EXERCISE BRIEF →
Begin your copy at the line with "Под давлением быстрого снижения цен на" in the records below and end it at the line with "ENTRADAS RECIENTES", restating each line word for word; omit the pictures.

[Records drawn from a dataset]
____
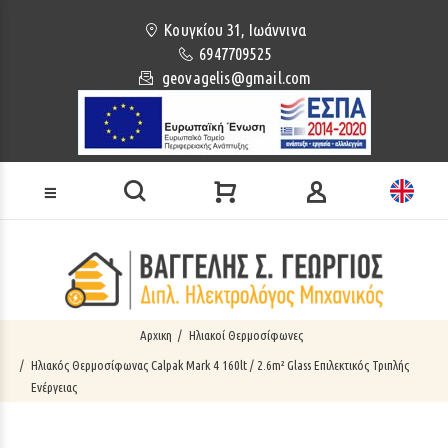
Loading...
Κουγκίου 31, Ιωάννινα
6947709525
geovagelis@gmail.com
Αρχικη
Ηλιακοί Θερμοσίφωνες
Ηλιακός Θερμοσίφωνας Calpak Mark 4 160lt / 2.6m² Glass Επιλεκτικός Τριπλής
Ενέργειας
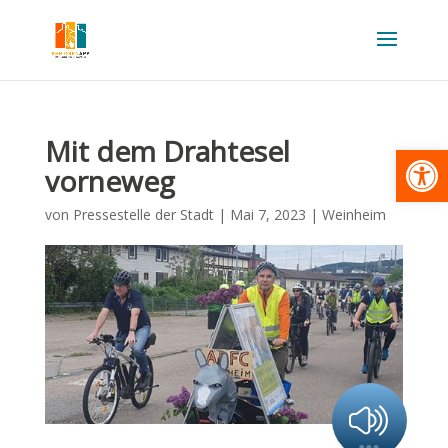
Mit dem Drahtesel
Werkzeugl
vorneweg
von
Pressestelle der Stadt
|
Mai 7, 2023
|
Weinheim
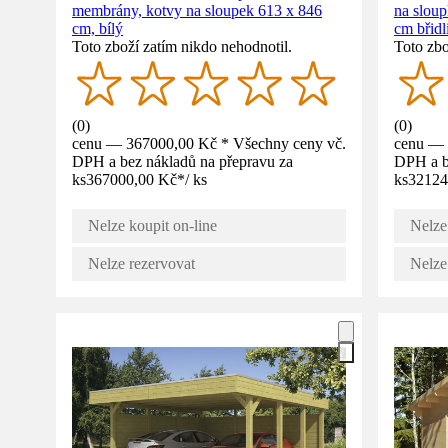
membrány, kotvy na sloupek 613 x 846
na slou
cm, bílý
cm břidl
Toto zboží zatím nikdo nehodnotil.
Toto zbo
(
0
)
(
0
)
cenu — 367000,00 Kč * Všechny ceny vč.
cenu — 
DPH a bez nákladů na přepravu za
DPH a b
ks
367000,00 Kč
*
/
ks
ks
32124
Nelze koupit on-line
Nelze
Nelze rezervovat
Nelze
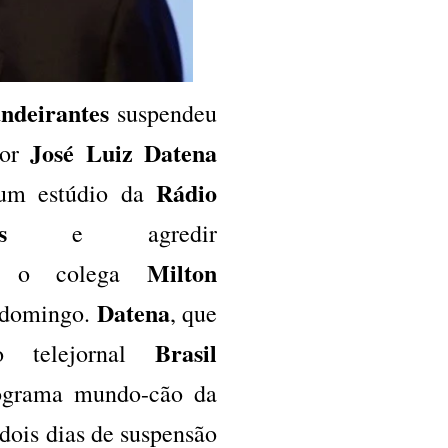
ndeirantes
suspendeu
José Luiz Datena
dor
Rádio
 um estúdio da
s
e agredir
Milton
te o colega
Datena
e domingo.
, que
Brasil
 o telejornal
ograma mundo-cão da
dois dias de suspensão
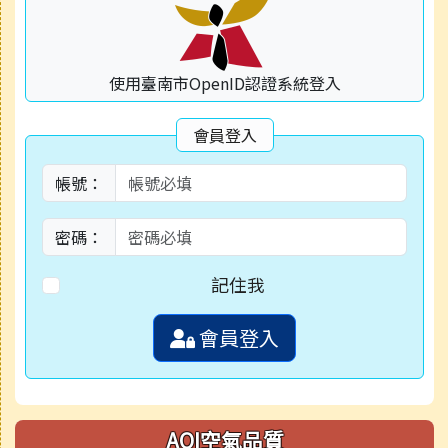
使用臺南市OpenID認證系統登入
會員登入
帳號：
密碼：
記住我
會員登入
AQI空氣品質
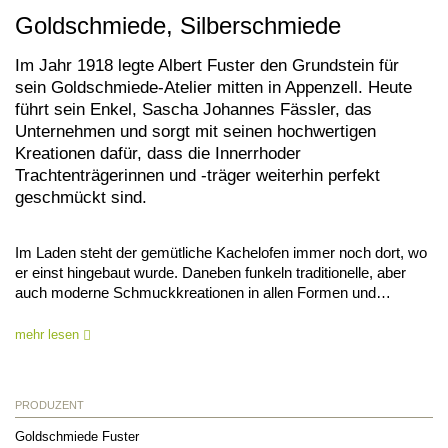
Goldschmiede, Silberschmiede
Im Jahr 1918 legte Albert Fuster den Grundstein für
sein Goldschmiede-Atelier mitten in Appenzell. Heute
führt sein Enkel, Sascha Johannes Fässler, das
Unternehmen und sorgt mit seinen hochwertigen
Kreationen dafür, dass die Innerrhoder
Trachtenträgerinnen und -träger weiterhin perfekt
geschmückt sind.
Im Laden steht der gemütliche Kachelofen immer noch dort, wo
er einst hingebaut wurde. Daneben funkeln traditionelle, aber
auch moderne Schmuckkreationen in allen Formen und…
mehr lesen
PRODUZENT
Goldschmiede Fuster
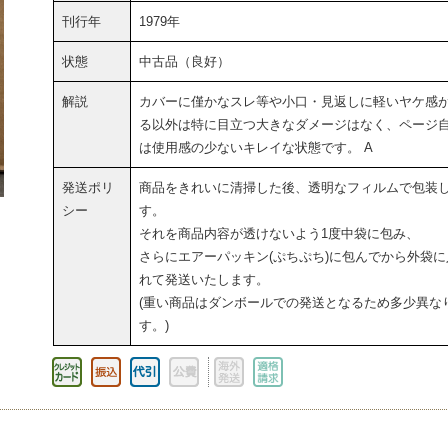
刊行年
1979年
状態
中古品（良好）
解説
カバーに僅かなスレ等や小口・見返しに軽いヤケ感
る以外は特に目立つ大きなダメージはなく、ページ
は使用感の少ないキレイな状態です。 A
発送ポリ
商品をきれいに清掃した後、透明なフィルムで包装
シー
す。
それを商品内容が透けないよう1度中袋に包み、
さらにエアーパッキン(ぷちぷち)に包んでから外袋に
れて発送いたします。
(重い商品はダンボールでの発送となるため多少異な
す。)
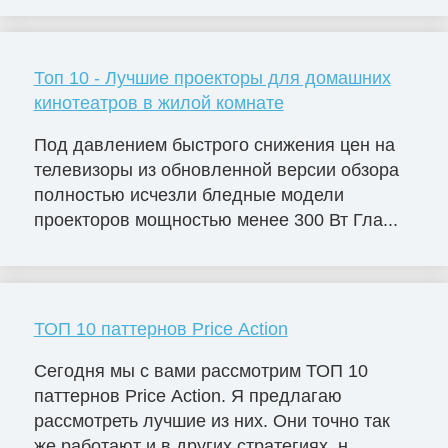
Топ 10 - Лучшие проекторы для домашних
кинотеатров в жилой комнате
Под давлением быстрого снижения цен на
телевизоры из обновленной версии обзора
полностью исчезли бледные модели
проекторов мощностью менее 300 Вт Гла...
ТОП 10 паттернов Price Action
Сегодня мы с вами рассмотрим ТОП 10
паттернов Price Action. Я предлагаю
рассмотреть лучшие из них. Они точно так
же работают и в других стратегиях, н...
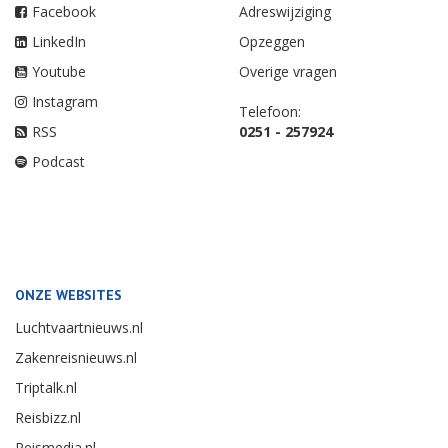
Facebook
Adreswijziging
LinkedIn
Opzeggen
Youtube
Overige vragen
Instagram
Telefoon:
RSS
0251 - 257924
Podcast
ONZE WEBSITES
Luchtvaartnieuws.nl
Zakenreisnieuws.nl
Triptalk.nl
Reisbizz.nl
Reismedia.nl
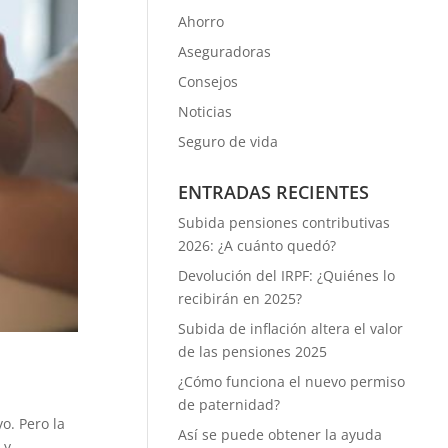
Ahorro
Aseguradoras
Consejos
Noticias
Seguro de vida
ENTRADAS RECIENTES
Subida pensiones contributivas
2026: ¿A cuánto quedó?
Devolución del IRPF: ¿Quiénes lo
recibirán en 2025?
Subida de inflación altera el valor
de las pensiones 2025
¿Cómo funciona el nuevo permiso
de paternidad?
o. Pero la
Así se puede obtener la ayuda
y...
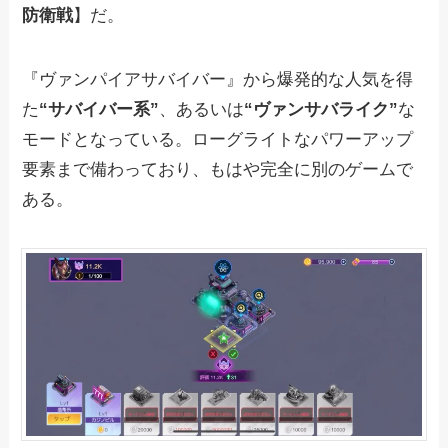
防衛戦
】だ。
『ヴァンパイアサバイバー』から爆発的な人気を得
た
“サバイバー系”
、あるいは
“ヴァンサバライク”
な
モードとなっている。ローグライトなパワーアップ
要素まで備わっており、もはや完全に別のゲームで
ある。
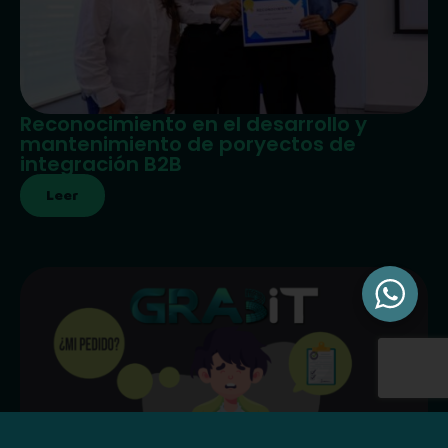
Reconocimiento en el desarrollo y
mantenimiento de poryectos de
integración B2B
Leer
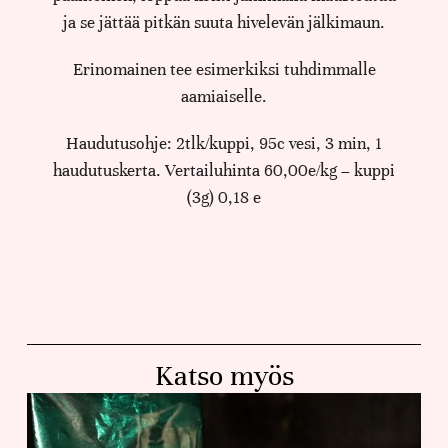
ja se jättää pitkän suuta hivelevän jälkimaun.
Erinomainen tee esimerkiksi tuhdimmalle
aamiaiselle.
Haudutusohje: 2tlk/kuppi, 95c vesi, 3 min, 1
haudutuskerta. Vertailuhinta 60,00e/kg – kuppi
(3g) 0,18 e
Katso myös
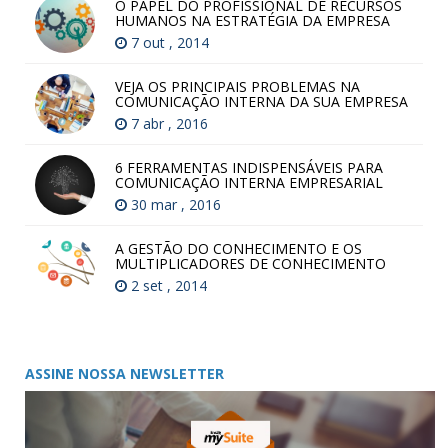
O PAPEL DO PROFISSIONAL DE RECURSOS
HUMANOS NA ESTRATÉGIA DA EMPRESA
7 out , 2014
VEJA OS PRINCIPAIS PROBLEMAS NA
COMUNICAÇÃO INTERNA DA SUA EMPRESA
7 abr , 2016
6 FERRAMENTAS INDISPENSÁVEIS PARA
COMUNICAÇÃO INTERNA EMPRESARIAL
30 mar , 2016
A GESTÃO DO CONHECIMENTO E OS
MULTIPLICADORES DE CONHECIMENTO
2 set , 2014
ASSINE NOSSA NEWSLETTER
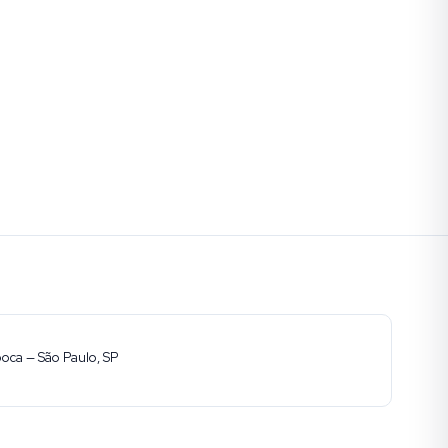
ooca — São Paulo, SP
____
RESPONSE TO THE EXERCISE →
Под давлением быстрого снижения цен на
телевизоры из обновленной версии обзора
полностью исчезли бледные модели
проекторов мощностью менее 300 Вт Гла...
ТОП 10 паттернов Price Action
Сегодня мы с вами рассмотрим ТОП 10
паттернов Price Action. Я предлагаю
рассмотреть лучшие из них. Они точно так
же работают и в других стратегиях, н...
Facebook
Adreswijziging
LinkedIn
Opzeggen
Youtube
Overige vragen
Instagram
Telefoon:
RSS
0251 - 257924
Podcast
ONZE WEBSITES
Luchtvaartnieuws.nl
Zakenreisnieuws.nl
Triptalk.nl
Reisbizz.nl
Reismedia.nl
Ahorro
Aseguradoras
Consejos
Noticias
Seguro de vida
ENTRADAS RECIENTES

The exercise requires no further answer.